→ **Assignment**:
Collect all lines from the records below that include the word "middle".

[Dataset entries]
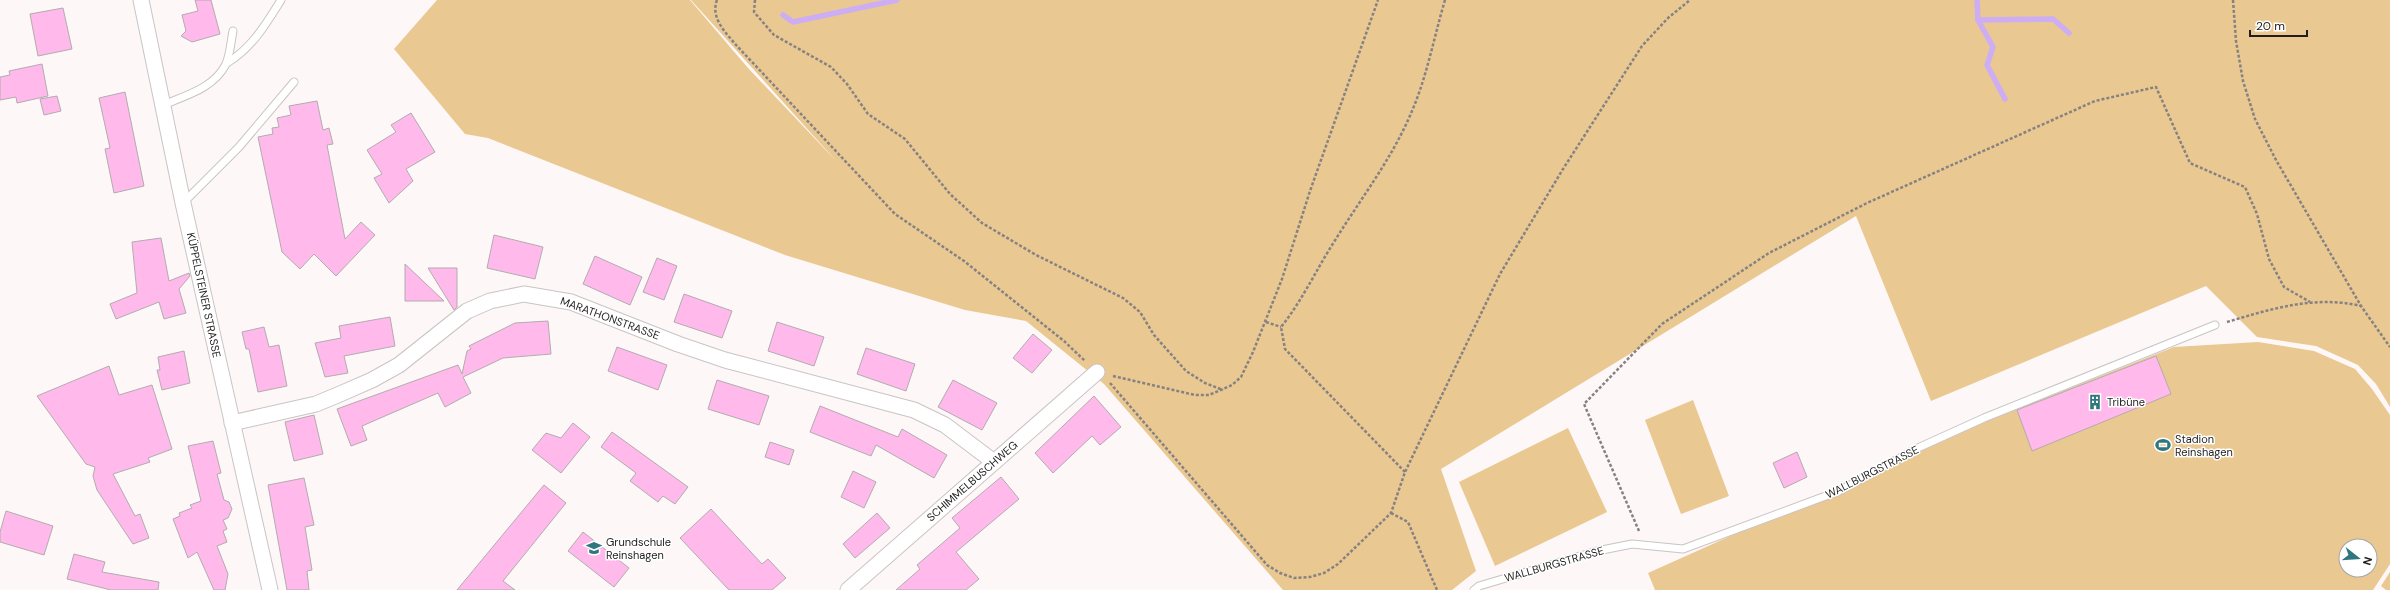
<svg xmlns="http://www.w3.org/2000/svg" width="2390" height="590" font-family="'DM Sans',sans-serif">
  <style>
    .green { fill: #eac891; fill-rule: evenodd }
    .lines { fill: none; stroke-linecap: round; stroke-linejoin: round }
    .stream { stroke: #cdaef4; stroke-width: 5.5 }
    .building { fill: #ffb9ea; stroke: #b1acaf }
    .service-casing { stroke: #cac4c4; stroke-width: 9 }
    .minor-casing { stroke: #cac4c4; stroke-width: 17 }
    .path { stroke: #868282; stroke-width: 2.5; stroke-dasharray: 3 2; stroke-linecap: butt }
    .service { stroke: #fff; stroke-width: 7 }
    .minor { stroke: #fff; stroke-width: 15 }
    .labels { text-anchor: middle; stroke-width: 3; stroke-linejoin: round; paint-order: stroke }
    .street-label { font-size: 11px; fill: #201e1e; stroke: #fff }
    .poi-label { font-size: 11px; fill: #201e1e; stroke: #fff; text-anchor: start }
  </style>
  <rect width="100%" height="100%" fill="#fdf7f7"/>
  <g class="green">
    <polygon points="437,0 690,0 748,68 838,163 691,0 2390,0 2390,407 2376,384 2358,365 2316,346 2257,337 2206,286 1931,401 1856,216 1441,469 1476,571 1452,590 1283,590 1104,384 1026,321 965,310 785,255 488,138 465,134 394,49"/>
    <path d="M2258,342L2314,351L2355,369L2372,389L2390,415V564L2373,590H1655L1648,573L1994,418L2174,347ZM2346,546H2370V570H2346Z"/>
    <polygon points="1693,400 1729,496 1681,514 1645,420"/>
    <polygon points="1568,428 1607,512 1495,566 1459,482"/>
    <polygon points="2390,572 2390,590 2386,590 2381,586"/>
  </g>
  <g class="lines">
    <g class="stream">
      <polyline points="1977,0 1978,20 1993,47 1987,65 2005,99"/>
      <polyline points="783,15 793,22 897,0"/>
      <polyline points="1978,20 2053,19 2069,33"/>
    </g>
  </g>
  <g class="building">
    <polygon points="195,0 211,0 220,34 192,42 181,36 186,31 182,15 198,11"/>
    <polygon points="63,8 72,49 38,56 30,14"/>
    <polygon points="42,64 48,96 17,103 16,97 0,100 0,77 10,75 9,71"/>
    <polygon points="125,92 144,186 114,193 105,149 110,148 99,98"/>
    <polygon points="57,96 61,111 44,115 40,99"/>
    <polygon points="317,101 323,130 329,128 333,144 327,145 345,239 361,222 375,235 336,276 314,254 300,269 282,252 258,137 273,134 272,128 279,127 277,118 291,115 289,106"/>
    <polygon points="411,113 435,152 406,169 413,181 389,203 374,178 382,174 367,150 396,132 391,125"/>
    <polygon points="494,235 543,247 535,279 487,268"/>
    <polygon points="161,238 169,281 189,273 190,276 179,289 186,313 164,319 159,302 116,319 110,304 137,293 132,242"/>
    <polygon points="595,256 642,277 630,305 583,284"/>
    <polygon points="657,258 677,266 664,300 643,292"/>
    <polygon points="405,264 444,301 405,301"/>
    <polygon points="428,268 457,268 457,307 454,310"/>
    <polygon points="684,294 732,311 722,338 674,322"/>
    <polygon points="390,317 395,346 344,356 348,373 325,377 315,343 341,338 339,326"/>
    <polygon points="548,321 551,354 503,358 463,377 471,393 445,407 438,393 362,426 367,440 351,446 337,409 458,365 462,374 467,351 471,349 469,346 515,323"/>
    <polygon points="777,322 824,337 814,366 768,351"/>
    <polygon points="264,327 269,347 279,345 287,386 258,392 249,349 246,349 242,332"/>
    <polygon points="1033,334 1052,350 1032,373 1013,358"/>
    <polygon points="617,347 667,365 658,390 608,371"/>
    <polygon points="866,348 915,364 906,391 857,374"/>
    <polygon points="184,351 190,383 162,390 157,370 160,370 158,357"/>
    <polygon points="2156,356 2171,394 2032,451 2017,410"/>
    <polygon points="109,366 119,395 152,385 172,449 148,458 150,462 113,474 135,516 140,514 149,538 133,544 97,490 93,476 95,467 86,464 37,396"/>
    <polygon points="717,380 769,396 759,425 708,409"/>
    <polygon points="953,380 997,403 982,430 938,407"/>
    <polygon points="1094,396 1121,427 1100,445 1092,436 1053,473 1035,453"/>
    <polygon points="820,406 898,437 902,429 947,455 934,478 876,445 871,456 810,432"/>
    <polygon points="314,415 323,454 294,461 285,422"/>
    <polygon points="573,423 590,437 561,473 532,450 546,433 561,438"/>
    <polygon points="612,432 688,487 675,504 663,496 658,502 630,481 636,473 601,447"/>
    <polygon points="213,441 221,473 217,474 224,500 229,502 232,509 228,518 223,520 227,529 223,531 227,542 217,546 228,574 225,590 214,590 197,552 188,558 173,519 180,516 179,513 192,508 190,505 201,501 188,446"/>
    <polygon points="770,442 794,450 789,465 765,457"/>
    <polygon points="1797,452 1807,477 1784,488 1773,463"/>
    <polygon points="853,471 876,482 864,508 841,497"/>
    <polygon points="1001,477 1019,499 956,552 979,579 966,590 896,590 920,569 917,565 960,528 952,518"/>
    <polygon points="304,478 314,525 305,527 312,570 307,571 309,590 287,590 268,485"/>
    <polygon points="544,485 566,503 503,581 515,590 457,590"/>
    <polygon points="711,509 762,564 768,559 786,578 772,590 729,590 680,538"/>
    <polygon points="6,511 53,526 44,555 0,542 0,532"/>
    <polygon points="877,513 890,528 855,558 843,544"/>
    <polygon points="583,532 629,568 614,587 568,551"/>
    <polygon points="74,554 105,562 102,572 159,582 158,590 111,590 67,579"/>
  </g>
  <g class="lines">
    <g class="service-casing">
      <g id="service">
        <path d="M227,63C252,48 266,24 281,0"/>
        <path d="M163,105C187,95 214,88 226,64C230,55 231,41 233,31"/>
        <polyline points="184,202 239,147 294,82"/>
        <polyline points="1474,590 1479,586 1597,551 1632,544 1683,549 1839,491 1920,447 1984,418 2215,325"/>
      </g>
    </g>
    <g class="minor-casing">
      <g id="minor">
        <polyline points="141,0 183,203 270,590"/>
        <polyline points="232,423 316,404 340,394 372,380 399,365 467,311 490,301 524,294 571,302 678,344 725,360 914,410 945,425 994,462"/>
        <polyline points="848,590 1097,372"/>
      </g>
    </g>
    <g class="path">
      <path d="M717,0C710,18 726,33 737,46L895,214L964,261L1064,341L1085,361"/>
      <polyline points="755,0 754,12 774,35 831,67 847,84 868,114 905,139 950,194 982,223 1036,255 1123,298 1140,312 1154,335 1186,371 1205,383 1223,390"/>
      <polyline points="2233,0 2236,41 2243,81 2255,119 2276,160 2361,306 2390,347"/>
      <polyline points="1266,322 1281,327"/>
      <path d="M2227,322C2271,309 2315,295 2361,306"/>
      <polyline points="1113,376 1195,395 1209,395 1232,385 1241,377 1253,352 1282,279 1310,191 1378,0"/>
      <polyline points="1110,383 1267,565 1280,573 1294,578 1310,577 1324,573 1338,564 1391,513 1405,472 1500,274 1563,169 1642,46 1668,18 1690,0"/>
      <path d="M1405,472L1285,349L1281,327C1302,301 1316,270 1334,242C1361,198 1392,159 1412,111C1427,76 1434,37 1445,0"/>
      <polyline points="1391,513 1408,522 1437,590"/>
      <polyline points="1639,531 1584,404 1662,324 1769,253 1867,203 2095,101 2156,87 2190,163 2245,187 2257,214 2269,259 2284,287 2310,302"/>
    </g>
    <use href="#service" class="service"/>
    <use href="#minor" class="minor"/>
  </g>
  <defs>
    <g id="building-bare" transform="scale(1.2)"><path d="M-4-6H4V6H1V3H-1V6H-4ZM-2.5-4.3h1.7v1.8h-1.7ZM.8-4.3h1.7v1.8H.8ZM-2.5-1h1.7V.8h-1.7ZM.8-1h1.7V.8H.8Z" fill="#2e777e" stroke="#fff" stroke-width="2.5" paint-order="stroke"/></g>
    <g id="stadium-bare" transform="scale(1.2)"><path d="M0-5a6.5 5 0 1 0 0 10a6.5 5 0 1 0 0-10ZM-3.5-1.8h7v3.6h-7Z" fill="#2e777e" stroke="#fff" stroke-width="2.5" paint-order="stroke"/></g>
    <g id="school-bare" transform="scale(1.2)"><path d="M0-5L7-2L0 1L-7-2ZM-4 1L0 2.5L4 1V4Q0 6-4 4Z" fill="#2e777e" stroke="#fff" stroke-width="2.5" paint-order="stroke"/></g>
  </defs>
  <g fill-rule="evenodd">
    <use href="#building-bare" x="2095" y="402"/>
    <use href="#stadium-bare" x="2163" y="445"/>
    <use href="#school-bare" x="594" y="548"/>
  </g>
  <g class="labels">
    <g class="street-label">
      <text transform="translate(204 295) rotate(78)" y="4">KÜPPELSTEINER STRASSE</text>
      <text transform="translate(610 318) rotate(20)" y="4">MARATHONSTRASSE</text>
      <text transform="translate(1872 472) rotate(-27)" y="4">WALLBURGSTRASSE</text>
      <text transform="translate(972 481) rotate(-41)" y="4">SCHIMMELBUSCHWEG</text>
      <text transform="translate(1554 564) rotate(-16)" y="4">WALLBURGSTRASSE</text>
    </g>
    <g class="poi-label">
      <text x="2107" y="406">Tribüne</text>
      <text x="2175" y="443">Stadion<tspan x="2175" dy="13">Reinshagen</tspan></text>
      <text x="606" y="546">Grundschule<tspan x="606" dy="13">Reinshagen</tspan></text>
    </g>
  </g>
  <g transform="translate(2358 558) rotate(107)"><circle r="19" fill="#ffffff" stroke="#a6a5a5"/>
  <path d="M0-3L7 15L0 10L-7 15Z" fill="#2e777e"/>
  <text y="-6" font-size="11" font-weight="bold" text-anchor="middle" fill="#201e1e">N</text>
  </g>
  <path d="M2250 30v6h57v-6" fill="none" stroke="#201e1e" stroke-width="2"/>
  <text x="2256" y="30" font-size="12" fill="#201e1e" stroke="#ffffff" stroke-width="3" paint-order="stroke">20 m</text>
</svg>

→ **Solution to the problem**:
    .labels { text-anchor: middle; stroke-width: 3; stroke-linejoin: round; paint-order: stroke }
  <text y="-6" font-size="11" font-weight="bold" text-anchor="middle" fill="#201e1e">N</text>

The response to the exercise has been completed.